13  Loading data

Our toy example, which we’ll see a third (and last) version of in the next chapter, had the model train on a tiny set of data – small enough to pass all observations to the model in one go. What if that wasn’t the case? Say we had 10,000 items instead, and every item was an RGB image of size 256 x 256 pixels. Even on very powerful hardware, we could not possibly train a model on the complete data all at once.

For that reason, deep-learning frameworks like torch include an input pipeline that lets you pass data to the model in batches – that is, subsets of observations. Involved in this process are two classes: dataset() and dataloader(). Before we look at how to construct instances of these, let’s characterize them by what they’re for.

13.1 Data vs. dataset() vs. dataloader() – what’s the difference?

In this book, “dataset” (variable-width font, no parentheses), or just “the data”, usually refers to things like R matrices, data.frames, and what’s contained therein. A dataset() (fixed-width font, parentheses), however, is a torch object that knows how to do one thing: deliver to the caller a single item.
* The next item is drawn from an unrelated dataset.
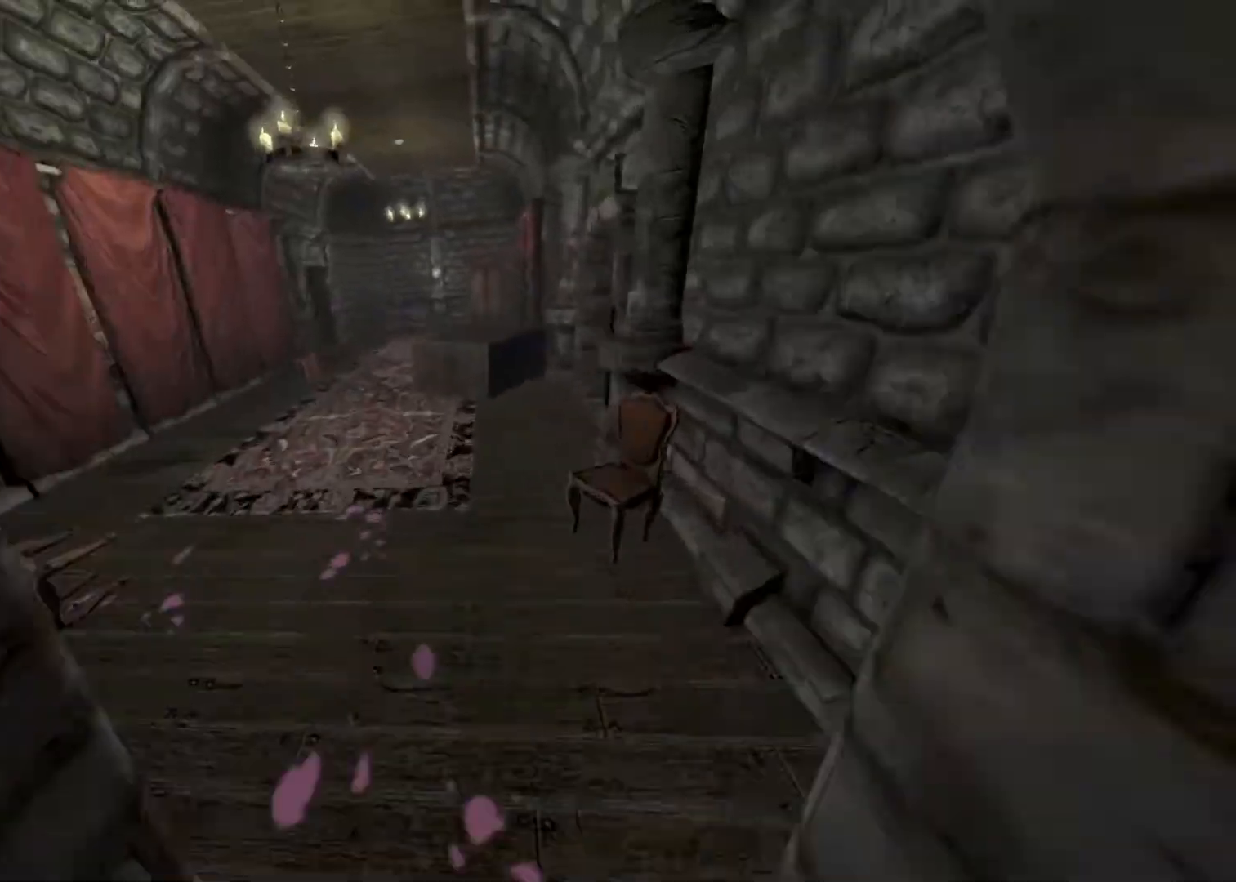
{"keys": ["shift", "w"], "mouse": [], "events": []}
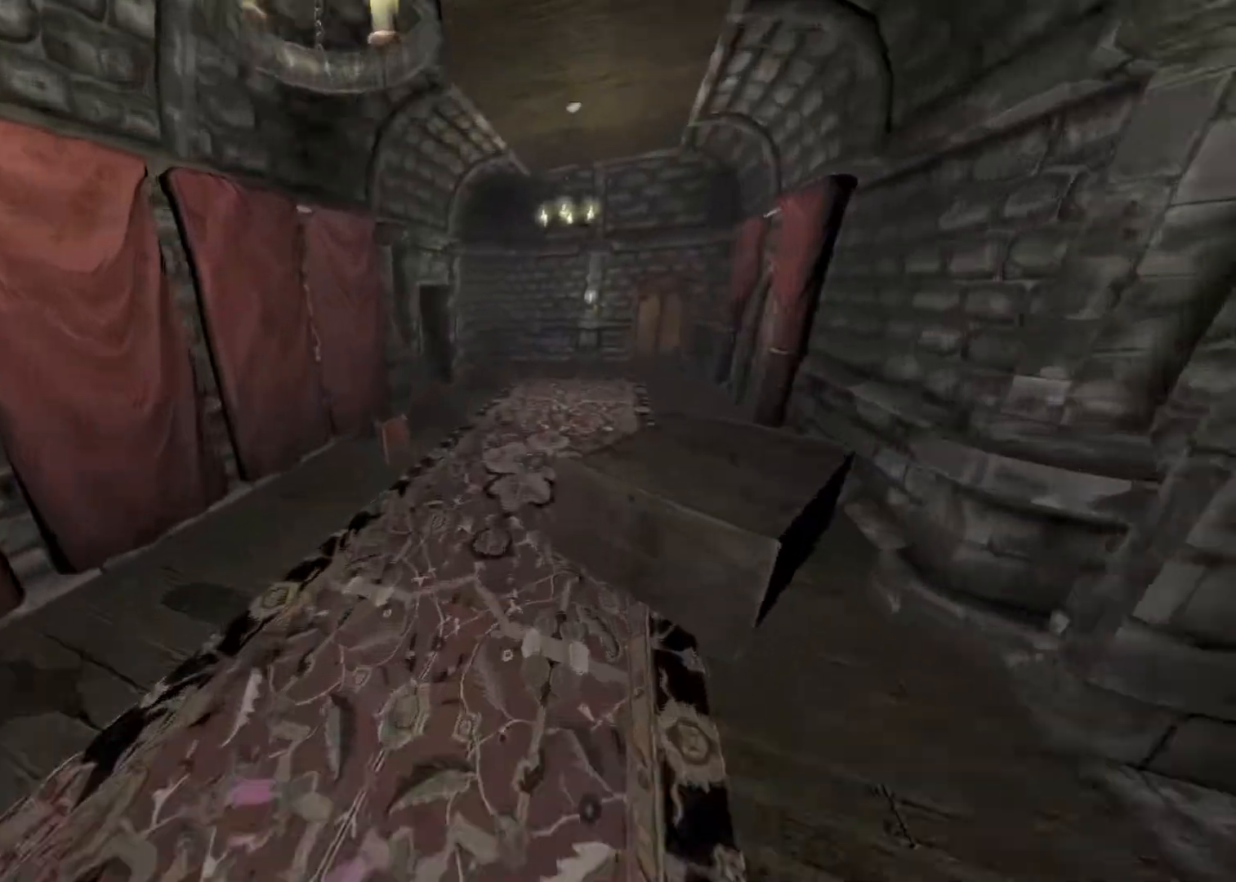
{"keys": ["shift", "w"], "mouse": ["wheel_down"], "events": [[433, "mouse_wheel_down", "down"]]}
That item, usually, will be a list, consisting of one input and one target tensor. (It could be anything, though – whatever makes sense for the task. For example, it could be a single tensor, if input and target are the same. Or more than two tensors, in case different inputs should be passed to different modules.)

As long as it fulfills the above-stated contract, a dataset() is free to do whatever needs to be done. It could, for example, download data from the internet, store them in some temporary location, do some pre-processing, and when asked, return bite-sized chunks of data in just the shape expected by a certain class of models. No matter what it does in the background, all its caller cares about is that it return a single item. Its caller, that’s the dataloader().

A dataloader()’s role is to feed input to the model in batches. One immediate reason is computer memory: Most dataset()s will be far too large to pass them to the model in one go. But there are additional benefits to batching. Since gradients are computed (and model weights updated) once per batch, there is an inherent stochasticity to the process, a stochasticity that helps with model training. We’ll talk more about that in an upcoming chapter.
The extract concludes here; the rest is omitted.